From the curve of Ey(0, y), one sees that the field at 50nm-SiO2 nano-layer is enhanced greatly. It is well known that there is a similar field enhancement in a low-index region in a pure-dielectric horizontal slot waveguide because of the strong discontinuity of the normal component of the electric field at the high-index-contrast interface [2,20]. For the present hybrid plasmonic waveguide, the principle is different partially. At the Si-SiO2 interface, there is a strong discontinuity of the normal component of the electric field, which is the same as that in a pure-dielectric horizontal slot waveguide. On the other hand, at the SiO2-metal interface, surface plasmon (SP) wave is excited. The electrical field of the excited SP wave decays exponentially at both sides of the interface and has a peak at the interface. In the thin SiO2 layer, the field distribution could be regarded as the sum of two exponential functions. When the SiO2 layer is very thin (smaller than the evanescent penetration depth), the field at SiO2 layer is enhanced greatly, as shown in Fig. 2. In the following parts, we consider the designs with different thicknesses of SiO2 (h SiO2 = 50 nm, 20 nm, or 5 nm) and the other parameters are chosen as h m = 100 nm and h Si = 300 nm.
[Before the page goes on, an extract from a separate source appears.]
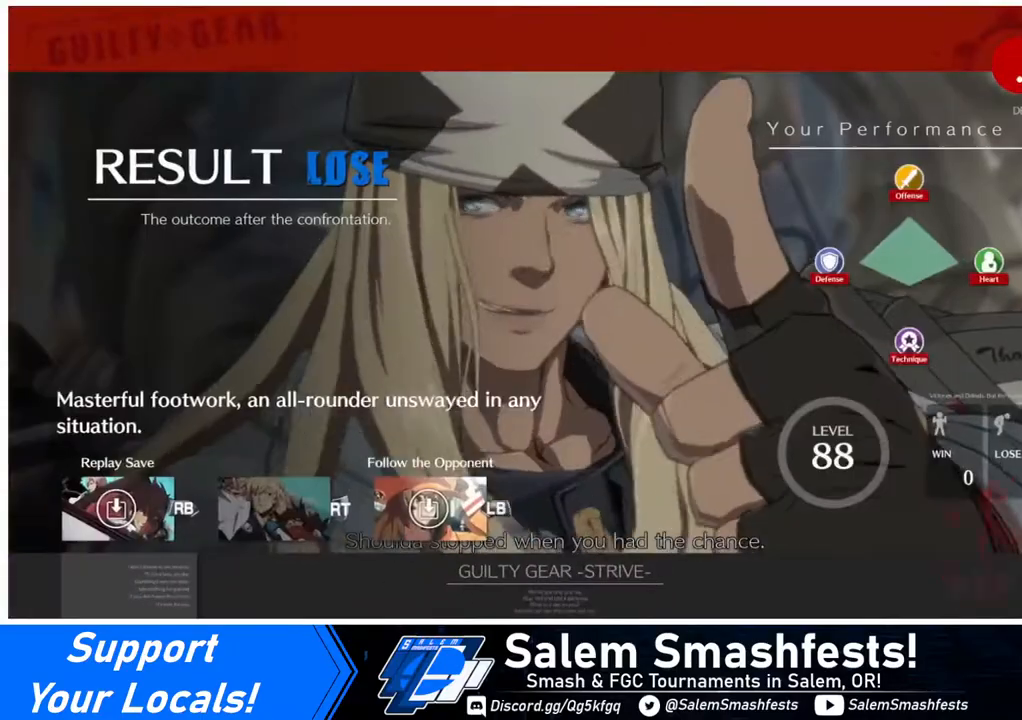
{"buttons": [], "events": [[280, "CROSS", "down"], [440, "CROSS", "up"]]}
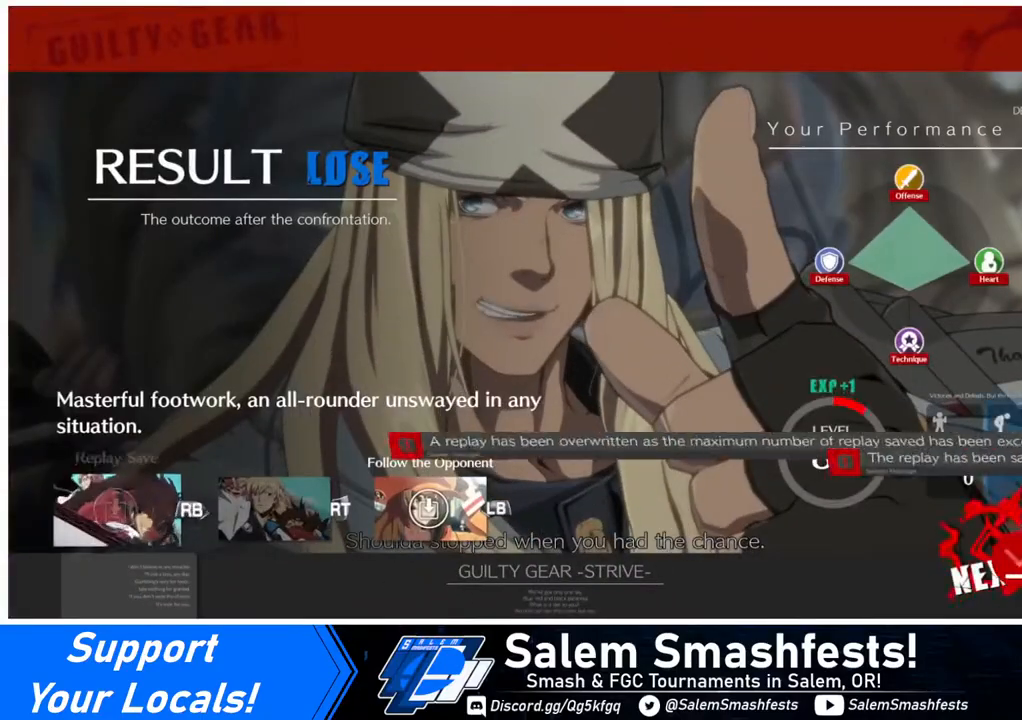
{"buttons": [], "events": [[160, "CROSS", "down"], [280, "CROSS", "up"], [400, "CROSS", "down"], [480, "CROSS", "up"]]}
First we consider the case of h Si_rib = H Si = 300 nm (i.e., the Si layer is etched through). Figure 3 (a) shows the real part of the effective refractive index of the present hybrid optical waveguide with different SiO2 nano-layer thicknesses as the core width w co decreases. For the case with a thinner SiO2 layer, the effective index n eff becomes larger. When the core width decreases, the effective index decreases. Even when the core width decreases to 50nm, there is still a guided mode supported in the hybrid optical waveguide, which is very interesting to have nano-scale light confinement (similar to the other metal waveguides). On the other hand, for the realization of plasmonic waveguide devices, it is very important to allow a long propagation distance, L prop, which is defined as the distance that the amplitude of the field attenuates to 1/e, i.e., L prop = 1/(n im k 0) where n im is imaginary part of the effective refractive index n eff, k 0 is the wave number in vacuum (k 0 = 2π/λ). The effective refractive index n eff is obtained by using an FEM-based mode solver in this paper. The previous pure plasmonic metal waveguide usually has a propagation distance of several micrometers (e.g., 3~5 μm [23]). For the present hybrid structure, the calculated propagation distance is shown in Fig. 3 (b) as the core width varies. From this figure, one sees that the propagation distance is on the order of 102 μm (similar to that reported in Ref [17].), which is several tens of times of that for the nano-scale pure plasmonic metal waveguide [23].

 

Fig. 3 For the cases of h SiO2 = 50 nm, 20 nm, and 5 nm, the real part of the effective refractive index n eff (a), and the propagation distance L prop (b) as core width w co. The insets in Fig. 3(b) show the field distribution of the major component Ey of the quasi-TM fundamental mode for the cases of w co = 100nm, 300nm, and 500nm. One sees that there is more optical field confined in the Si layer when the core width increases. This is why the effective index real(n eff) and the propagation distance L prop increases as the core width increases.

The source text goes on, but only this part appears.